-- Prompt A --
In the speech on rural Canada that follows, translate this sentence into French: "We need a strong rural Canada to have a strong country."

Mr. Speaker, I thank the member for Cumberland—Colchester for his motion. Whenever we are concerned about rural Canada, a motion is always appropriate and always pertinent. I am sure his wife Rosemary is most pleased with his fine comments today.
I would like to first acknowledge that the census reports show that we are experiencing a shift in our population. It is not a simple thing to analyze because our country is made up of many different regions with unique characteristics and with a unique set of large and small communities. It is not just cities and the rest of Canada.
When we leave the boundaries of our major urban centres, we do not find a homogeneous rural area from that boundary and beyond. It is very different when we look at what is happening around our cities, what is happening further out in what we call the heartland areas and what is happening beyond that, in what we might refer to as our remote areas, such as the area that I come from in northern Ontario and beyond into the Northwest Territories and so forth.
I would like to just take a moment to say that we have a minister who is responsible for rural development in Canada. The minister has worked very hard to raise the profile with our urban neighbours. We need a strong rural Canada to have a strong country. I would like to emphasize that it is not a matter of urban versus rural. It never has been and never should be. It is a partnership. Each recognizes in the other that a healthy urban society is good for the country and a healthy rural society is good for the country.
I would like to just comment briefly on immigration. I have discussed with some of my mayors and reeves the notion of attracting immigrants from other parts of the world to our rural areas. For instance, the member for Cumberland—Colchester would like to see immigrants come to his neighbourhood.
He mentioned a pilot project in Truro. I was most intrigued about that, and I hope he will keep the House apprised of those developments. I am encouraged, and I am not surprised, that the Minister of Citizenship and Immigration is supporting that initiative to see if there are new ways and some different thinking that can be brought to the challenge of attracting immigrants to our non-metropolitan areas. I appreciate that he has raised the idea that Truro is trying to attract a group of maybe five families from one area of one country. It did not work out regarding the five families in Korea but that it is an excellent idea. That and many other ideas need to be tried.
I think he will find great support for good, new ideas that might help bring immigrants to the parts of the country that are not used to having immigrants come in large numbers. Our population decline is a complex thing but we need to have our share of new Canadians who will choose to make Canada their home. They invariably bring good skills and great economic wealth to the nation.

-- Prompt B --
Reproduce the text of the listing below word for word, omitting the pictures.

Dataset entries:
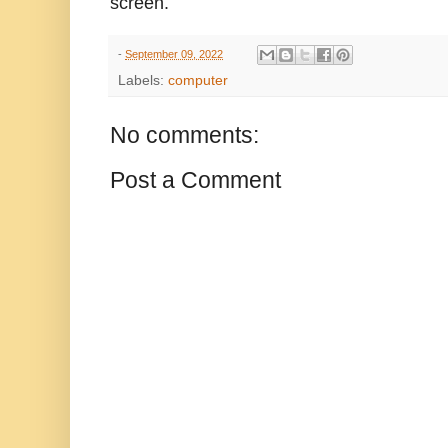
screen.
-
September 09, 2022
Labels:
computer
No comments:
Post a Comment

-- Exercise answer A --
Nous avons besoin d'un Canada rural fort pour avoir un pays fort.

-- Exercise answer B --
screen.
-
September 09, 2022
Labels:
computer
No comments:
Post a Comment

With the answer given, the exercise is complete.